DI unit

A DI unit (direct input or direct inject) is an electronic device typically used in recording studios and in sound reinforcement systems to connect a high-output impedance, line level, unbalanced output signal to a low-impedance, microphone level, balanced input, usually via an XLR connector and XLR cable. DIs are frequently used to connect an electric guitar or electric bass to a mixing console's microphone input jack. The DI performs level matching, balancing, and either active buffering or passive impedance matching/impedance bridging to minimize unwanted noise, distortion, and ground loops. DI units are typically metal boxes with input and output jacks and, for more expensive units, “ground lift” and attenuator switches.

A professional passive DI box. It is passive because it does not need external power to operate. DI boxes which require a power source (batteries or phantom power) are called active DI boxes.
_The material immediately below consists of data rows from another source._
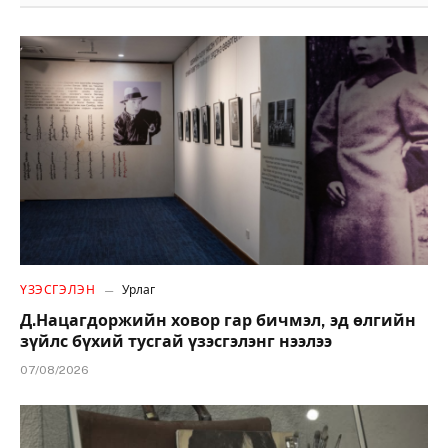
ҮЗЭСГЭЛЭН
Урлаг
Д.Нацагдоржийн ховор гар бичмэл, эд өлгийн
зүйлс бүхий тусгай үзэсгэлэнг нээлээ
07/08/2026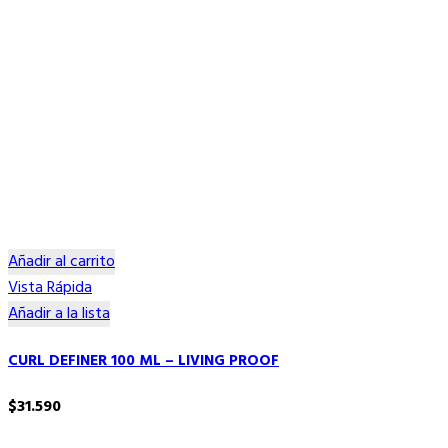
Añadir al carrito
Vista Rápida
Añadir a la lista
CURL DEFINER 100 ML – LIVING PROOF
$
31.590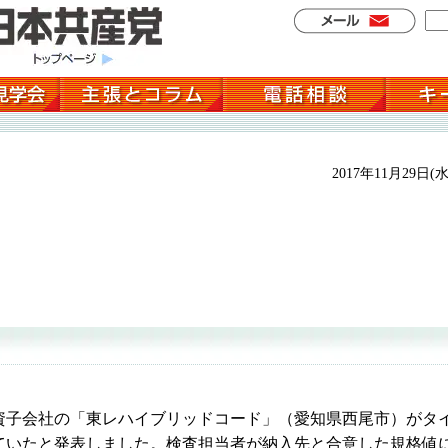
2017年11月29日(水
子会社の「東レハイブリッドコード」（愛知県西尾市）がタ
ていたと発表しました。検査担当者が納入先と合意した規格値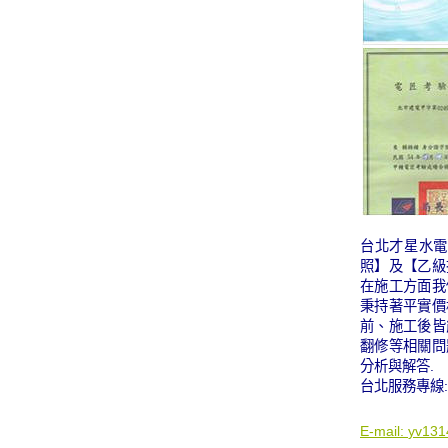
台北才星水電
照】及【乙級
在施工方面我
秉持著平實價
前、施工後皆
翻修等相關問
分析與解答.
台北服務專線:09
E-mail:
yv131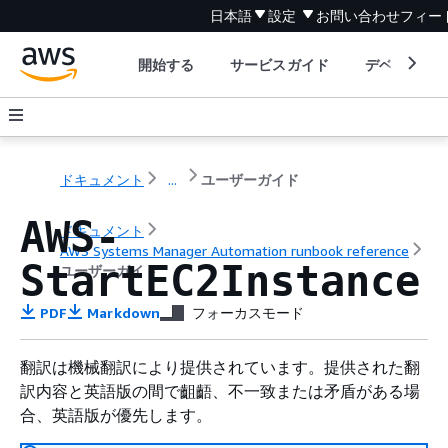
日本語
設定
お問い合わせ
フィー
開始する
サービスガイド
デベロッパ
ドキュメント
...
ユーザーガイド
AWS-
ドキュメント
AWS Systems Manager Automation runbook reference
StartEC2Instance
ユーザーガイド
PDF
Markdown
フォーカスモード
翻訳は機械翻訳により提供されています。提供された翻
訳内容と英語版の間で齟齬、不一致または矛盾がある場
合、英語版が優先します。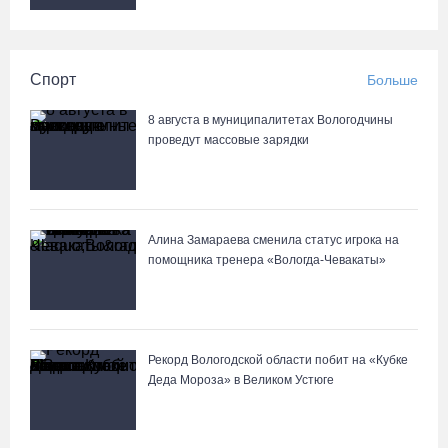
Спорт
Больше
8 августа в муниципалитетах Вологодчины
проведут массовые зарядки
Алина Замараева сменила статус игрока на
помощника тренера «Вологда-Чевакаты»
Рекорд Вологодской области побит на «Кубке
Деда Мороза» в Великом Устюге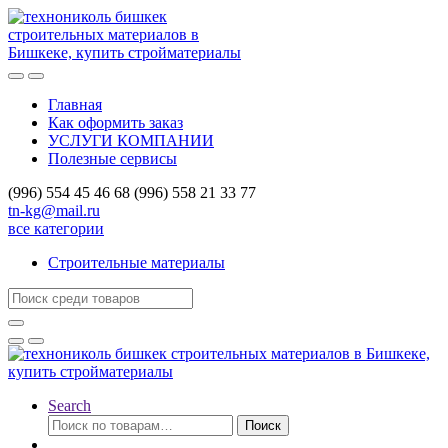
Skip
Skip
to
to
navigation
content
Главная
Как оформить заказ
УСЛУГИ КОМПАНИИ
Полезные сервисы
(996) 554 45 46 68 (996) 558 21 33 77
tn-kg@mail.ru
все категории
Строительные материалы
Search
for:
Search
Искать:
Поиск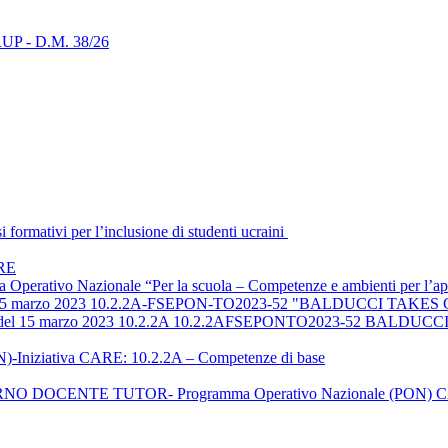
i RUP - D.M. 38/26
ormativi per l’inclusione di studenti ucraini
ARE
ma Operativo Nazionale “Per la scuola – Competenze e ambienti per 
el 15 marzo 2023 10.2.2A-FSEPON-TO2023-52 "BALDUCCI TA
723 del 15 marzo 2023 10.2.2A 10.2.2AFSEPONTO2023-52 BAL
-Iniziativa CARE: 10.2.2A – Competenze di base
 DOCENTE TUTOR- Programma Operativo Nazionale (PON) 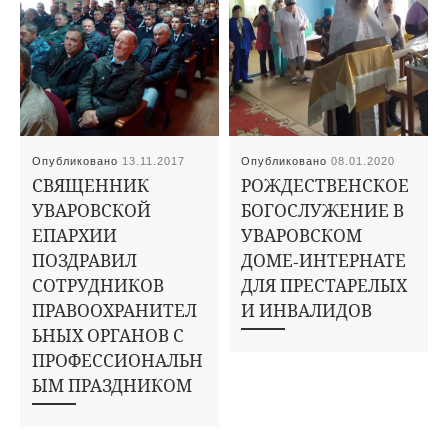
Опубликовано
13.11.2017
Опубликовано
08.01.2020
СВЯЩЕННИК
РОЖДЕСТВЕНСКОЕ
УВАРОВСКОЙ
БОГОСЛУЖЕНИЕ В
ЕПАРХИИ
УВАРОВСКОМ
ПОЗДРАВИЛ
ДОМЕ-ИНТЕРНАТЕ
СОТРУДНИКОВ
ДЛЯ ПРЕСТАРЕЛЫХ
ПРАВООХРАНИТЕЛ
И ИНВАЛИДОВ
ЬНЫХ ОРГАНОВ С
ПРОФЕССИОНАЛЬН
ЫМ ПРАЗДНИКОМ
DI boxes are extensively used with professional and semi-professional PA systems, professional sound reinforcement systems and in sound recording studios. Manufacturers produce a wide range of units, from inexpensive, basic, passive units to expensive, sophisticated, active units. DI boxes may provide numerous features and user-controllable options (e.g., a user-selectable 0dB, 20dB or 40dB pad and/or a "ground lift" switch). They may come in different types of enclosures, usually a metal chassis that helps to protect against electrical interference. Some bass amplifiers have built-in DI units, so that the bass amp's output signal can be connected directly to a mixing board in a sound reinforcement/live show or recording context.